1. Unterliegt der Betrieb des Leichenbestattungsgewerbes nach der Reichsgewerbeordnung keinen Beschränkungen?
2. Wird das Recht zum Betriebe dieses Gewerbes durch das Recht der Kirchengemeinden, die Bestattung der Leichen der Eingepfarrten auszuführen, in Ansehung der letzteren ausgeschlossen?

Tatbestand

Der Kontordiener S. hatte bei der Beklagten für den am 25. April 1887 verstorbenen Arbeiter P. ein Begräbnis bestellt und die betreffenden Gebühren bezahlt, demnächst aber auf die Ausführung dieser Bestattung verzichtet und den Kläger, welcher Inhaber eines Beerdigungsinstitutes ist, beauftragt, die Leiche von dem Trauerhause durch seinen, des Klägers, Leichenwagen und das dazu gehörige Personal abholen, nach dem der Stadtgemeinde Breslau gehörigen Friedhofe in G. überführen und dort die Einsenkung und Beerdigung vornehmen zu lassen. Von dem erteilten Auftrage hat Kläger der Beklagten Kenntnis gegeben und darauf von dem Vorsitzenden des Gemeindekirchenrates den Bescheid erhalten, daß er kein Recht habe, mit seinem Leichenwagen eine Leiche nach dem Kirchhofe überzuführen und ebensowenig sie durch sein Personal auf dem Kirchhofe beerdigen zu lassen, und daß deshalb der Totengräbermeister werde angewiesen werden, dafür Sorge zu tragen, daß sein Vorhaben nicht ausgeführt werden könne. Demgemäß ist auch der Kläger, welcher sich mit Leichenwagen und Personal an die Trauerwohnung begeben hatte, von dem Totengräbermeister der Beklagten, obwohl er Widerspruch erhob, an der Ausführung des ihm erteilten Auftrages verhindert worden. Der Kläger erachtet sich durch das Vorgehen der Beklagten in seinem Gewerbebetriebe beeinträchtigt und hat die Verurteilung der Beklagten verlangt: anzuerkennen, daß sie nicht berechtigt sei, ihm die Überführung von Leichen nach dem der Stadtgemeinde Breslau gehörigen Friedhofe zu G., die Überführung derselben auf diesem Kirchhofe an das Grab und ihre Einsenkung in das Grab mit seinen, des Klägers, Angestellten, Wagen und Geräten zu untersagen, noch ihn in dieser Thätigkeit zu verhindern. Die Beklagte hat geltend gemacht, daß ihr das ausschließliche Recht zustehe, die Beerdigung ihrer Parochianen auszuführen. Beide Instanzrichter haben abweichend erkannt. Die von dem Kläger eingelegte Revision ist vom Reichsgerichte verworfen aus folgenden Gründen:

Gründe

... "Die Berufungsentscheidung beruht auf der Annahme, daß die gesetzlichen Vorschriften über die Gewerbefreiheit den Pfarrzwang der Beklagten in der hier in Rede stehenden Beziehung nicht ausschließen.

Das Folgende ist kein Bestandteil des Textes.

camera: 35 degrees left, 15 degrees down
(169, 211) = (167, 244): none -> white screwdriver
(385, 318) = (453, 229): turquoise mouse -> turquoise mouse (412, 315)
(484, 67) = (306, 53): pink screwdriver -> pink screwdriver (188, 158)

Daß das Leichenbestattungsgewerbe im Sinne der Reichsgewerbeordnung ein freies Gewerbe und sein Betrieb von einer obrigkeitlichen Erlaubnis nicht abhängig ist, hat der Berufungsrichter nicht ausdrücklich ausgesprochen. Er setzt jedoch diesen Rechtszustand als bestehend voraus, und darin ist ihm beizutreten. Die Reichsgewerbeordnung erwähnt das Leichenbestattungsgewerbe überhaupt nicht, sodaß die Zulassung zu seinem Betriebe gemäß §. 1 daselbst keiner Beschränkung unterliegt. Daß dies die Auffassung des Gesetzes und gerade beabsichtigt ist, den Betrieb des fraglichen Gewerbes von allen bestehenden Schranken (vgl. §. 52 der preußischen Gewerbeordnung vom 17. Januar 1845) zu befreien, ergiebt sich aus den Vorarbeiten zur Reichsgewerbeordnung. Die Motive zu dem "Entwurfe einer Gewerbeordnung für den Norddeutschen Bund" vom Jahre 1869 §.341 besagen:

" ... Es ist hervorzuheben, daß dem Antrage der Kommission des Reichstages, das Monopol der Leichenreiniger und Leichenbestattungsunternehmer zu beseitigen, Folge gegeben ist, indem anzunehmen ist, daß die Kommunalbehörden wohl in der Lage sein werden, die Zwecke, zu welchen die Bestellung solcher Personen eingeführt ist, auch ohne eine ausschließliche Gewerbeberechtigung derselben zu erreichen."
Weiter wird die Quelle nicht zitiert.